_EXERCISE AIM_
Copy out each line of the listing below that contains the word "changes".

_GIVEN DATA_
********************

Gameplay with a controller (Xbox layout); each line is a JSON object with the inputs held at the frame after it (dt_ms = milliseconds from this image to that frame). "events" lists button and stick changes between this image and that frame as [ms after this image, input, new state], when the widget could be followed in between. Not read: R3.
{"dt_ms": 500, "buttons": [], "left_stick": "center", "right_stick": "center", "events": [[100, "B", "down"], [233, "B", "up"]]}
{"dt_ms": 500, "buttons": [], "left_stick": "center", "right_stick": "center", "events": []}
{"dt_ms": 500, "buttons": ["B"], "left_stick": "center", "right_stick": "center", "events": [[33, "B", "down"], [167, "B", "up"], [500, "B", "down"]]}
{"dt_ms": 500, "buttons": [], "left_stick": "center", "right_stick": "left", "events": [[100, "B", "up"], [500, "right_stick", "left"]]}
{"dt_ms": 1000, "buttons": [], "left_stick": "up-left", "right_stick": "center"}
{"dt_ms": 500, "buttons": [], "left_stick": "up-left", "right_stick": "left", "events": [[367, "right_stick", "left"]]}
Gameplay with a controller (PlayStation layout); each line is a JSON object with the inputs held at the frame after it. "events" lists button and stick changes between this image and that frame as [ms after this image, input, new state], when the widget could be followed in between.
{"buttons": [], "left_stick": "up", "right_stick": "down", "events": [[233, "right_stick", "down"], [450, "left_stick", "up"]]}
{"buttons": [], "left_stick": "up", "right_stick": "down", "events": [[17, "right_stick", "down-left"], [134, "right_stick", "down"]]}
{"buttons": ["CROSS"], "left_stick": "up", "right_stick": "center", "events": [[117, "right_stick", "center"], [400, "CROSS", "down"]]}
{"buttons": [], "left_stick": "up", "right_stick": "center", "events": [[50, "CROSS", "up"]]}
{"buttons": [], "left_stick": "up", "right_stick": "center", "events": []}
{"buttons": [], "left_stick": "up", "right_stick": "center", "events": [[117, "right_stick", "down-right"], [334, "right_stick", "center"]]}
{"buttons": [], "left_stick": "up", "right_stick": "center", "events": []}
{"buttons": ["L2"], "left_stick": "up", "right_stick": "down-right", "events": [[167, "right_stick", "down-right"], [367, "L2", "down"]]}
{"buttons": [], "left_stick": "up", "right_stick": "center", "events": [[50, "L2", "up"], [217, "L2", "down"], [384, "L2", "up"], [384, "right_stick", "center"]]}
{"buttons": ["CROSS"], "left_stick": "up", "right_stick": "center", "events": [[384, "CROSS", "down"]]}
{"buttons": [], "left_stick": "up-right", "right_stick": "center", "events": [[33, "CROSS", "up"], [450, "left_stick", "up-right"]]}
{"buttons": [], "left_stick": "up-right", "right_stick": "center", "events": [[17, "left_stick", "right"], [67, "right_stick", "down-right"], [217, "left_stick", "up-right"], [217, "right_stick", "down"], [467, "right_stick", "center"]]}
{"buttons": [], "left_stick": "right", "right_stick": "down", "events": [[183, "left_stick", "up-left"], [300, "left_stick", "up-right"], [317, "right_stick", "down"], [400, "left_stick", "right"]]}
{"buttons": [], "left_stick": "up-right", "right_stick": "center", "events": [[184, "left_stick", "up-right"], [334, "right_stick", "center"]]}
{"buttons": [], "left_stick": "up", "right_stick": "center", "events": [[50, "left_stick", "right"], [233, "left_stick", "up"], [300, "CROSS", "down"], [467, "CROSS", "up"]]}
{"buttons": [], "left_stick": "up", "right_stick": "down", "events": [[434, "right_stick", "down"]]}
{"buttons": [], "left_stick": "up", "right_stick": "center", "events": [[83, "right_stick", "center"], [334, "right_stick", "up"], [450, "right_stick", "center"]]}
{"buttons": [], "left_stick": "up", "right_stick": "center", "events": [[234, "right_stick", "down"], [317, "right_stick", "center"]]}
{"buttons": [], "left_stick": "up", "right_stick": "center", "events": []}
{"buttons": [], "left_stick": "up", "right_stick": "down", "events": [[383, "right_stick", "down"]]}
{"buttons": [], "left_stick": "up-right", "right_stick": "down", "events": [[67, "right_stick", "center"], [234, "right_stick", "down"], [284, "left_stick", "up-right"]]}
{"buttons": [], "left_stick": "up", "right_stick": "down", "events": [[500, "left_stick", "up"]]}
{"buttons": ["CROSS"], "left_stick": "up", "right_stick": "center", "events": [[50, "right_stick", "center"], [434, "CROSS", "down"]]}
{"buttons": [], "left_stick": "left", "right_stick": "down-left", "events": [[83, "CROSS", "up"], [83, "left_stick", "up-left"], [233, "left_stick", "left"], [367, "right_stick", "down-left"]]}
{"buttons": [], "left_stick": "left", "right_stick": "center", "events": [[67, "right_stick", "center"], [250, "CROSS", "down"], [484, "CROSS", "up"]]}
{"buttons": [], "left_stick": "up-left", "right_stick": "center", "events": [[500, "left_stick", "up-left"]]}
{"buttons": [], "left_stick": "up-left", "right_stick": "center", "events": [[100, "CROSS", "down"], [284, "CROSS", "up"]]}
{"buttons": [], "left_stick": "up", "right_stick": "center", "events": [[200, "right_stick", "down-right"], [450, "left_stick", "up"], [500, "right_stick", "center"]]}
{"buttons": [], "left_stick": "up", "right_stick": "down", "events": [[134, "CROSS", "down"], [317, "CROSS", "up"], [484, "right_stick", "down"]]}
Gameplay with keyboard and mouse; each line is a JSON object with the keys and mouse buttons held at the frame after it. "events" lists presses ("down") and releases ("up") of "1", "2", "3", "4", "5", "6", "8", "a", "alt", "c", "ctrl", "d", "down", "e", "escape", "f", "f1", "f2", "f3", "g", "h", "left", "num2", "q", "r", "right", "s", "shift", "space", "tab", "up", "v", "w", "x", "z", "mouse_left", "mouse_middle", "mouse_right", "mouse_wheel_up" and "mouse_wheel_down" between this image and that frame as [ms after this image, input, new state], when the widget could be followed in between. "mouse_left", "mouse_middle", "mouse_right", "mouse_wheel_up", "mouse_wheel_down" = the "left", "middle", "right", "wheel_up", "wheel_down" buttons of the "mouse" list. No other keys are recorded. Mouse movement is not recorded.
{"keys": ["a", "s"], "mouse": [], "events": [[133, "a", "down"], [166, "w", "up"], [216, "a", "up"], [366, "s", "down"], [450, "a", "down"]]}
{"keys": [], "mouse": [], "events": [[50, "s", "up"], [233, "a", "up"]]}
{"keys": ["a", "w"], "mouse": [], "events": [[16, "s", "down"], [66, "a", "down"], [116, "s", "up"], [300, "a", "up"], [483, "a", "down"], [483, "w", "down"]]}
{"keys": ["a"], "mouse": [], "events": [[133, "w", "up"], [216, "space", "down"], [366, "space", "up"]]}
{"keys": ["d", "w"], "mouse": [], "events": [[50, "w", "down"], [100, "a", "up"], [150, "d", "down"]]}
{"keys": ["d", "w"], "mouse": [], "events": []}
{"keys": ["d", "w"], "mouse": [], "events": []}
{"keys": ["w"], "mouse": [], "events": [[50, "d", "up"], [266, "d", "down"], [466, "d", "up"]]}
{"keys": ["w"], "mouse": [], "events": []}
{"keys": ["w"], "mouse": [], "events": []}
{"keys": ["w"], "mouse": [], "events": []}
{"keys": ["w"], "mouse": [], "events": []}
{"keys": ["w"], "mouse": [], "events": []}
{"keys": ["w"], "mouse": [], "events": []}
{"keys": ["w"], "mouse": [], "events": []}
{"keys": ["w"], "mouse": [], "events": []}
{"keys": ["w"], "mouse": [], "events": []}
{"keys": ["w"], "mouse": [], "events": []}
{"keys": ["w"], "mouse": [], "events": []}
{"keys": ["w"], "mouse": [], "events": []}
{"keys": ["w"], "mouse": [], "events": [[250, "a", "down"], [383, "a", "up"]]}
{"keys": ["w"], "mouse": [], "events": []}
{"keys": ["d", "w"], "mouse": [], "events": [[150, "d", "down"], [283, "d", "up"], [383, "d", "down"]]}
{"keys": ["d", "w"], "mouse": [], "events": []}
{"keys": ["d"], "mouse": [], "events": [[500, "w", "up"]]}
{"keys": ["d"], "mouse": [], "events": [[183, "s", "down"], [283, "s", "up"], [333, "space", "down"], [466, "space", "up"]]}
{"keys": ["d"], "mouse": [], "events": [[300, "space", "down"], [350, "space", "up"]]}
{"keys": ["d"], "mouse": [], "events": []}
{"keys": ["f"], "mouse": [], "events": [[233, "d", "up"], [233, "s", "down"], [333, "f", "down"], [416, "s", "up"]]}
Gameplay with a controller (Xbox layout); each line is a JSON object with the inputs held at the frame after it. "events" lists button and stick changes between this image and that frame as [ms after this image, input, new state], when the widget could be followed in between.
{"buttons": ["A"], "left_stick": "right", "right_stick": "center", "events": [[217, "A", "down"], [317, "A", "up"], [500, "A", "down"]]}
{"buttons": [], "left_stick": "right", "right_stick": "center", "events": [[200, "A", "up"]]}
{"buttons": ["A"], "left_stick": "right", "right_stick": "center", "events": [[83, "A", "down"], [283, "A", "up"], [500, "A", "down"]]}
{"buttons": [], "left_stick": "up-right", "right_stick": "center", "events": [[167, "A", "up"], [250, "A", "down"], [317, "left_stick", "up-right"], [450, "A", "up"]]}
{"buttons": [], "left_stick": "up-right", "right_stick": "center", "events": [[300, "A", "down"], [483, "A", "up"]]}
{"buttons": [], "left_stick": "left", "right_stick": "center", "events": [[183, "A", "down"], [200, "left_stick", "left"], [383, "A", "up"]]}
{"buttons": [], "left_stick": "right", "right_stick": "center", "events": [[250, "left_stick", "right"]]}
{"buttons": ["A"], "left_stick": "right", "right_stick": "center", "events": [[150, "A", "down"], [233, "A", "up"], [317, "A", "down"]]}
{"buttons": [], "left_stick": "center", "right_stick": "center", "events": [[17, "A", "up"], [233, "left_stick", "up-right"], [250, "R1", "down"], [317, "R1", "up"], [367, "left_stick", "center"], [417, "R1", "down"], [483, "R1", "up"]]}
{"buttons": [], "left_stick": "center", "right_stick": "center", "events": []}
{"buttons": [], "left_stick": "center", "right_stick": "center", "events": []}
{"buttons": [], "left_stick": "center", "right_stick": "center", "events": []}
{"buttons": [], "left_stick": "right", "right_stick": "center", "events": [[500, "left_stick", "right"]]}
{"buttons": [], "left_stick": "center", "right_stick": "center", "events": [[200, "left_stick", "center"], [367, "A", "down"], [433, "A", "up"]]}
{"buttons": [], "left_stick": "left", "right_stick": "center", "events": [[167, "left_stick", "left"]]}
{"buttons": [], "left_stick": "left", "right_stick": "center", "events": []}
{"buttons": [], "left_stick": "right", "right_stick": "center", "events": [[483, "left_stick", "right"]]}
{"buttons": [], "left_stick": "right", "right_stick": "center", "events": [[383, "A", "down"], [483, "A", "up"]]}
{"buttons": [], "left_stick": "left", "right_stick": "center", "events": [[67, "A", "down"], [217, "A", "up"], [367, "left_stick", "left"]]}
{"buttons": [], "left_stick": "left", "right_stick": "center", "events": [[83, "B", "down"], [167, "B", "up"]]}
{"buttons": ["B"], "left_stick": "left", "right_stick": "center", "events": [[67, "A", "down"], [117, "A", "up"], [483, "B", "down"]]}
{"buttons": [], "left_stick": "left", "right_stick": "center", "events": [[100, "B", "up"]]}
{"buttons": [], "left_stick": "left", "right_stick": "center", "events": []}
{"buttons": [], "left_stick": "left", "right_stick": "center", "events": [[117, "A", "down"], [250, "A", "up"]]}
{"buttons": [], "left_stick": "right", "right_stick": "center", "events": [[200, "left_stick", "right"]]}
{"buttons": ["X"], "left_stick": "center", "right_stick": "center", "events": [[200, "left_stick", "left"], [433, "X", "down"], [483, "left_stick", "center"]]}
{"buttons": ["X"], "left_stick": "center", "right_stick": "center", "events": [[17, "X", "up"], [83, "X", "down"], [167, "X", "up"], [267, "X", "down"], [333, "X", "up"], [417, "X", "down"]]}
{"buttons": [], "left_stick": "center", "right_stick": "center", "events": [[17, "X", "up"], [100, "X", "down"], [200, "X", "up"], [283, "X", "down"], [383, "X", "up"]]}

********************

_RESPONSE TO THE TASK_
Gameplay with a controller (Xbox layout); each line is a JSON object with the inputs held at the frame after it (dt_ms = milliseconds from this image to that frame). "events" lists button and stick changes between this image and that frame as [ms after this image, input, new state], when the widget could be followed in between. Not read: R3.
Gameplay with a controller (PlayStation layout); each line is a JSON object with the inputs held at the frame after it. "events" lists button and stick changes between this image and that frame as [ms after this image, input, new state], when the widget could be followed in between.
Gameplay with a controller (Xbox layout); each line is a JSON object with the inputs held at the frame after it. "events" lists button and stick changes between this image and that frame as [ms after this image, input, new state], when the widget could be followed in between.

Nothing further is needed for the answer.